Segment Start: Selected excerpt
This transformation will require a great deal more communication between patient and provider which would not only take place face-to-face, but by electronic or written means. There was a time when healthcare providers looked askance at patients who wrote down their symptoms. The medical literature called this la maladie du petit papier or "the malady of the small piece of paper." Patients who came to the office with their symptoms written on a small piece of paper where thought to be neurotic.

No longer is that the case. Providers can read faster than a patient can talk and a well thought out description of symptoms and history is an extremely valuable starting point for accurately recording a patient's history. Many practices with electronic patient records are making it possible for a patient to record their chief complaint, history of present illness and review of systems, before they arrive for an office visit. This increases both the efficiency and the excellence of the medical record and it part of a transformation process in healthcare delivery.

This transformation will require patients becoming much more knowledgeable about their condition than ever before. It will be the fulfillment of Dr. Elliot Joslin's (The founder of the Diabetes Center of Excellence in Bosom, which is affiliated with Harvard Medical College) dictum, "The person with diabetes who knows the most will live the longest."

It will require educational tools being made available to the patient in order for patients to do self-study. Patients are already undertaking this responsibility as the most common use of the internet is the looking up of health information. It will require a transformative change by providers who will welcome input by the patient to their care rather seeing such input as obstructive.

This transformation will require the patient and the provider to rethink their common prejudice that technology - tests, procedures, and studies - are superior methods of maintaining health and avoiding illness than self-discipline, communication, vigilance and "watchful waiting."  In this setting, both provider and patient must be committed to evidence-based medicine which has a proven scientific basis for medical-decision making. This transformation will require a community of patients and providers who are committed to science. This will eliminate "provider shopping" by patients who did not get what they want from one provider so they go to another.
Segment End: Selected excerpt
▸ Exercise set:
[A] Answer these questions from the passage on healthcare transformation:
(i) What did the medical literature call the practice of patients writing down their symptoms?
(ii) What is the most common use of the internet, according to the passage?
(iii) What dictum does the passage attribute to Dr. Elliot Joslin?
[B] For each statement, decide whether the passage on healthcare transformation agrees with it, and quote the words that settle it.
(i) Providers can read faster than patients can talk.
(ii) The added communication between patient and provider will take place only face-to-face.
(iii) A community committed to science will eliminate "provider shopping."
[C] Carry on the passage on healthcare transformation from its last sentence.
The rows that come after this are not needed for anything here.
Segment Start: Data listing
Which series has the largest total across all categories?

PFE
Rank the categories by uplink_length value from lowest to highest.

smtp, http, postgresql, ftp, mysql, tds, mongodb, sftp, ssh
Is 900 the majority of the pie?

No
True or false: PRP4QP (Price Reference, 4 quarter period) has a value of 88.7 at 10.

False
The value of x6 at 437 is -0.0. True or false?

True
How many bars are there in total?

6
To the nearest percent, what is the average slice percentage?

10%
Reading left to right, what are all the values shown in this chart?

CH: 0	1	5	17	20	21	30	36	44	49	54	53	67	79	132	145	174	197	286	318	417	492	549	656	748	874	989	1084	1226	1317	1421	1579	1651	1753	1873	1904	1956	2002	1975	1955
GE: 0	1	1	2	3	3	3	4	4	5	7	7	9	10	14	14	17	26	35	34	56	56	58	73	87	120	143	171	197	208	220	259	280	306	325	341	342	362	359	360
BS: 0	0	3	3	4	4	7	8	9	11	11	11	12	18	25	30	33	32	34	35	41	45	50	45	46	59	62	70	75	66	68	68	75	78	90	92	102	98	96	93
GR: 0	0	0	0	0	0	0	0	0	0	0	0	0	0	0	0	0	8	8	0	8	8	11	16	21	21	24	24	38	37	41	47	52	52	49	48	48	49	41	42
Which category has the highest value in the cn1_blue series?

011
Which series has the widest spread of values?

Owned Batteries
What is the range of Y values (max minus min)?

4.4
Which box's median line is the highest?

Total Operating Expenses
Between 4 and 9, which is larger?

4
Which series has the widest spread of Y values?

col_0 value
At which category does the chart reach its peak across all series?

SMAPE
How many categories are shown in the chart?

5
Segment End: Data listing
▸ Answers to each task:
[A]
(i) It was called la maladie du petit papier, or "the malady of the small piece of paper."
(ii) The most common use of the internet is looking up health information.
(iii) "The person with diabetes who knows the most will live the longest."

[B]
(i) Yes: "Providers can read faster than a patient can talk"
(ii) No: "not only take place face-to-face, but by electronic or written means"
(iii) Yes: "This will eliminate "provider shopping" by patients who did not get what they want from one provider so they go to another."

[C]
This transformation will require the reestablishment of the trust which once existed between provider and patient to be regained. The restoration of trust between the provider and patient cannot be created by fiat. It can only be done by the transformation of healthcare in to system which we had fifty to seventy-five years ago.  With that trust relationship coupled with modern science, healthcare can produce a new dynamic which we call patient-centered medical home.  In this setting the patient must be absolutely confident that they are the center of care but also they must know that they are principally responsible for their own health. The provider must be an extension of the family. This is the ultimate genius behind the concept of Medical Home and it cannot be achieved by regulations, restrictions and rules.

The transformation will require patient and provider losing their fear of death and surrendering their unspoken idea that death is the ultimate failure of healthcare. Death is a part of life and, in that, it cannot forever be postponed, it must not be seen as the ultimate negative outcome of healthcare delivery. While the foundation of healthcare is that we will do no harm, recognizing the limitations of our abilities and the inevitability of death can lead us to more rational end-of-life healthcare choices.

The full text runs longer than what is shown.